A scree plot displays the sequence of eigenvalues

$\hat\lambda_1,\hat\lambda_2,\ldots,\hat\lambda_p,$

or the proportion of variance explained by each principal component,

$\widehat{\mathrm{PVE}}_\ell = \frac{\hat\lambda_\ell}{\sum_{j=1}^p \hat\lambda_j}.$

It summarizes how much variation is explained by each principal component. Since the eigenvalues are ordered decreasingly, the scree plot is often used to decide how many principal components should be retained.

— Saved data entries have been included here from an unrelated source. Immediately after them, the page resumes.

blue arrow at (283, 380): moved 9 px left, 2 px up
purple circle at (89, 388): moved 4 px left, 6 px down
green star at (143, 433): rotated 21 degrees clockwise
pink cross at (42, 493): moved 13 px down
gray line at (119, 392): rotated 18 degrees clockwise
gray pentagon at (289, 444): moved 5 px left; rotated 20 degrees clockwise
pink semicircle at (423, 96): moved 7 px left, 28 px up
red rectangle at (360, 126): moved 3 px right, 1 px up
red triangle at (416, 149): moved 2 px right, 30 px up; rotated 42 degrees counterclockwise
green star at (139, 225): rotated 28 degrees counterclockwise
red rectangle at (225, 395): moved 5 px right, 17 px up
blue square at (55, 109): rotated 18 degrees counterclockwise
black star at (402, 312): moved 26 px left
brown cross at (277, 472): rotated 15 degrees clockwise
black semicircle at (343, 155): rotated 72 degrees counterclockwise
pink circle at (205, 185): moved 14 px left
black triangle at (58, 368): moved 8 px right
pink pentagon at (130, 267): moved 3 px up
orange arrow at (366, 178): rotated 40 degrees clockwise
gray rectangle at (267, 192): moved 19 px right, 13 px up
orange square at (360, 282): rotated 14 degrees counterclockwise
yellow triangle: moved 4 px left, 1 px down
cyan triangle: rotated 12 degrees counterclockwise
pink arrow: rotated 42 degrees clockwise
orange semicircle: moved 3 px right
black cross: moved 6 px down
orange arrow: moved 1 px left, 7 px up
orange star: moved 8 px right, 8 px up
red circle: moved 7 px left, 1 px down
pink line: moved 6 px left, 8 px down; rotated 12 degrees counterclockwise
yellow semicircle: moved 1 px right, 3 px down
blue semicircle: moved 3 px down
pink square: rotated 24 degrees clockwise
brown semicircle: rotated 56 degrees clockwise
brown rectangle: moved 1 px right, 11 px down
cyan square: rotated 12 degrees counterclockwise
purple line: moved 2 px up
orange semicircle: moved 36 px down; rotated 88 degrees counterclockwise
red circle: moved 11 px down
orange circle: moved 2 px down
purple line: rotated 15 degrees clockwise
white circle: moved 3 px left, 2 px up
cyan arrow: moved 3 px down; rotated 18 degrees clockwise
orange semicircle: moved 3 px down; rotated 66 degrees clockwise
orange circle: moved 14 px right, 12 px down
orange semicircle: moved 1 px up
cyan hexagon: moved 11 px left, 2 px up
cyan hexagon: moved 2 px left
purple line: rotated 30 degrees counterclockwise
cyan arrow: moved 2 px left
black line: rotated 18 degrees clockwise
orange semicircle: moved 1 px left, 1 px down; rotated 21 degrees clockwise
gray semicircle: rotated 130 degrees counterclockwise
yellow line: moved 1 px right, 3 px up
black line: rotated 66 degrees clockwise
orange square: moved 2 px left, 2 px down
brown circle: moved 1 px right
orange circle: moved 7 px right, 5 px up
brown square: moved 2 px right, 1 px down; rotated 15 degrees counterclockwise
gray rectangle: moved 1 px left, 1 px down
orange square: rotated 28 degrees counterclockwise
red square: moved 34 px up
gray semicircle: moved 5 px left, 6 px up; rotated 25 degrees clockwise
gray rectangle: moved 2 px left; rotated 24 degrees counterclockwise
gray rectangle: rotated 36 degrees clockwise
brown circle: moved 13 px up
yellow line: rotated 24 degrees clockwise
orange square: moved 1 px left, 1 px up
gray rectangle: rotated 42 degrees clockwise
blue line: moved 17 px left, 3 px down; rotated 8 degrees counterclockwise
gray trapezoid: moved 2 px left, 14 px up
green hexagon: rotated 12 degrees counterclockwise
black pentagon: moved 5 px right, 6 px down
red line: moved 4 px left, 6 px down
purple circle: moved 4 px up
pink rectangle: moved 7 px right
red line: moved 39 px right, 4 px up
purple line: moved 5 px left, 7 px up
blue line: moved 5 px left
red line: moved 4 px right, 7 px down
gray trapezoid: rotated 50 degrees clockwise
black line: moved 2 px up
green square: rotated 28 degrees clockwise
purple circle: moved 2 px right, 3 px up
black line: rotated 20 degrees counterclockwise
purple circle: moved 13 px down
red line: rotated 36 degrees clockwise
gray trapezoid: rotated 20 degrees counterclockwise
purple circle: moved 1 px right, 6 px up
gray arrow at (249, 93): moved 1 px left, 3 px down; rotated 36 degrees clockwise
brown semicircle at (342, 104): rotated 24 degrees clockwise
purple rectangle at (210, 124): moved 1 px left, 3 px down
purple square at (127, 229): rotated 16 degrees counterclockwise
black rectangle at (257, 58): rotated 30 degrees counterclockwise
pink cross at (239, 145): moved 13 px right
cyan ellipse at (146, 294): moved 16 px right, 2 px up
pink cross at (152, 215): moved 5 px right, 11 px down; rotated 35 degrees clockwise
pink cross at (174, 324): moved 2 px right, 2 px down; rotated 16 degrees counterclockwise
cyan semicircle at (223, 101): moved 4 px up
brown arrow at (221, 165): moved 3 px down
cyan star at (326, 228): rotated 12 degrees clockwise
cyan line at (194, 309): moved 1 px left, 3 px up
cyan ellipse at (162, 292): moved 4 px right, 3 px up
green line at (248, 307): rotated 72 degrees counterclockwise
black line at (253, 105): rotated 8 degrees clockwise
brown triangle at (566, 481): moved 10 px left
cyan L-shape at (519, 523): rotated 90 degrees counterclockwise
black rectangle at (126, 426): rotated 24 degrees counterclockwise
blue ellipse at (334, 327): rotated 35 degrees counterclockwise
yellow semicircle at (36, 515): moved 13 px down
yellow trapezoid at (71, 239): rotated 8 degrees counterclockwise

Relationship between score plots and scree plots

The scree plot and the score plot show PCA results in different ways.

The score plot shows the observations after projection onto selected principal component directions. For the $\ell$ -th principal component direction $\hat v_\ell$ , the scree value is

$\hat\lambda_\ell = \hat v_\ell^\top \hat\Sigma \hat v_\ell = \frac{1}{n-1}\|X\hat v_\ell\|_2^2.$

This is the sample variance of the projected scores $X\hat v_\ell$ .

The score plot shows the observations in the principal component coordinate system. If

$\hat V_k = [\hat v_1,\ldots,\hat v_k],$

then the score matrix is $Z_k = X\hat V_k.$

The rows of $Z_k$ are the low-dimensional coordinates of the observations.

Therefore, the scree plot helps decide which components are important, while the score plot visualizes the data using those components. For instance, when the first two scree values are large, the two-dimensional score plot

$(X\hat v_1,\; X\hat v_2)$

can give an informative view of the main structure in the data.

References

Jolliffe, I. T. and Cadima, J. (2016). Principal component analysis: a review and recent developments. Philosophical Transactions of the Royal Society A: Mathematical, Physical and Engineering Sciences, 374(2065), 20150202.